Extracting all functions from C++ source code
Maurizio Vitale
maurizio.vitale@polymath-solutions.com
Mon May 12 19:08:00 GMT 2008
I second this suggestion. I routinely use the xml output of doxygen
and parse it with Python scripts to extract all sort of interesting
things,
mainly for documentation purposes, but also for test generation.
OTH
Maurizio
On May 11, 2008, at 1:52 PM, Larry Martell wrote:
> On Fri, May 9, 2008 at 5:22 PM, eliss <eliss.carmine@gmail.com> wrote:
>> I'm trying to find a way to extract all the function definitions AND
>> function uses from thousands of C++ files.

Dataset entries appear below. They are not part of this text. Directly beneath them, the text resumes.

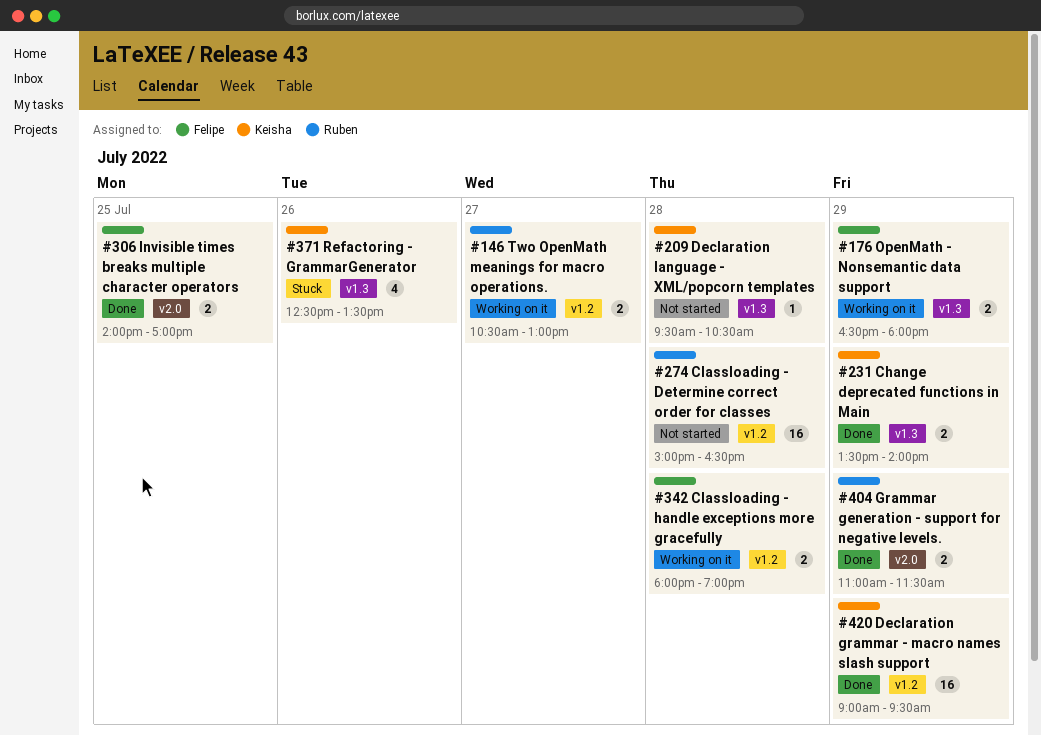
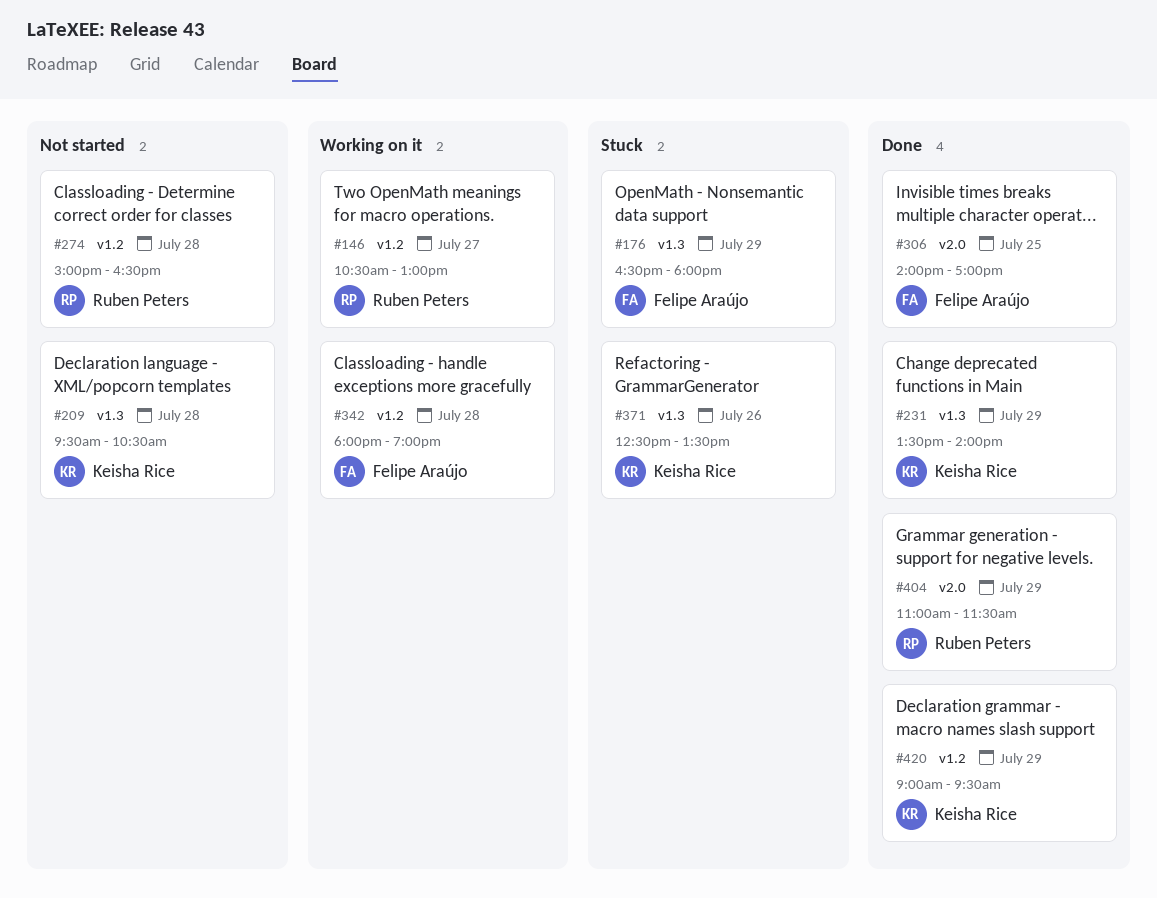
#176, status: Working on it -> Stuck

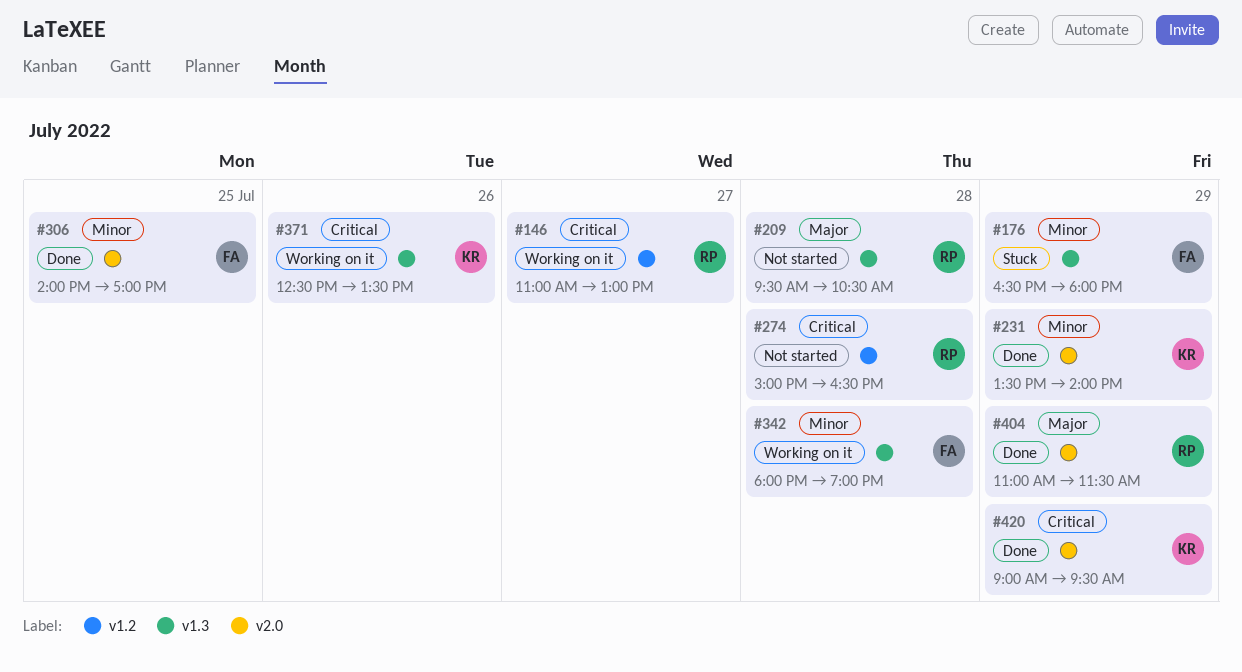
#146, begins: 10:30 -> 11:00
#209, owner: Keisha Rice -> Ruben Peters
#231, label: v1.3 -> v2.0
#342, label: v1.2 -> v1.3
#371, status: Stuck -> Working on it
#420, label: v1.2 -> v2.0

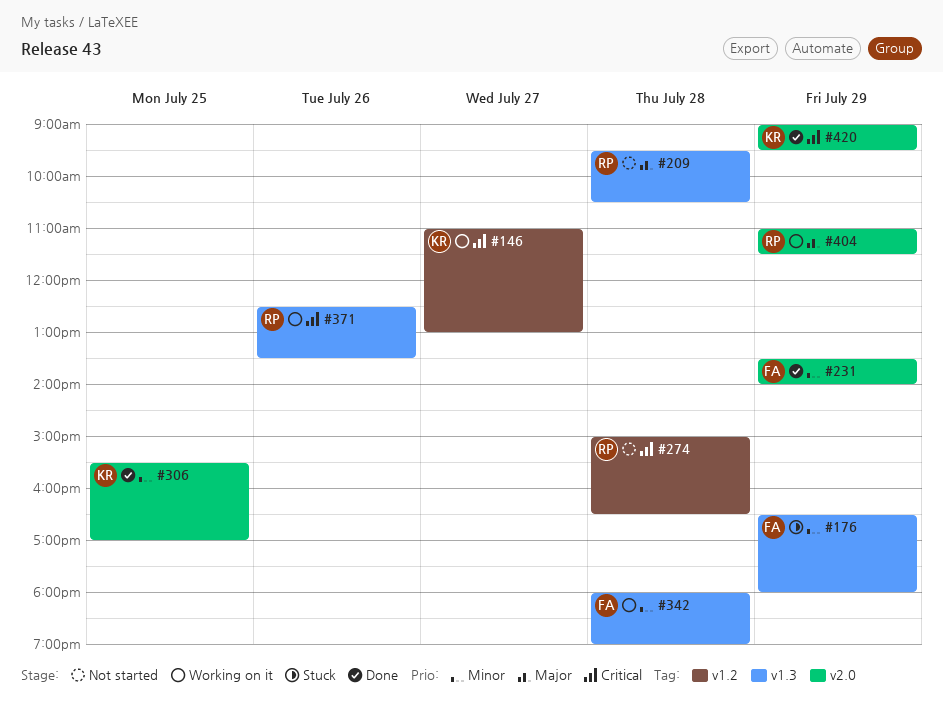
#146, owner: RP -> KR
#231, owner: KR -> FA
#306, owner: FA -> KR
#306, begins: 14:00 -> 15:30
#371, owner: KR -> RP
#404, status: Done -> Working on it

For example, if foo.cpp
>> contains:
>>
>> int func(char b)
>> {
>> return 0;
>> }
>>
>> func('d'); func('e');
>> print("bar");
>>
>> Then I want to get something that tells me "int func(char b) is the
>> declaration on line 1, pos 0 ; func(char) is on line 5, pos 0 ;
>> func(char) is on line 5, pos 11 ; print(char*) is on line 6, pos 0"
>>
>> Can I use gcc or g++ to do this? I've looked into ctags, but it can
>> only get the function definitions (and they are partial or cutoff
>> sometimes). I've also tried rolling my own but the amount of grammar
>> that can be used overwhelmed me.
>
> Take a look at doxygen - I think that can do what you want.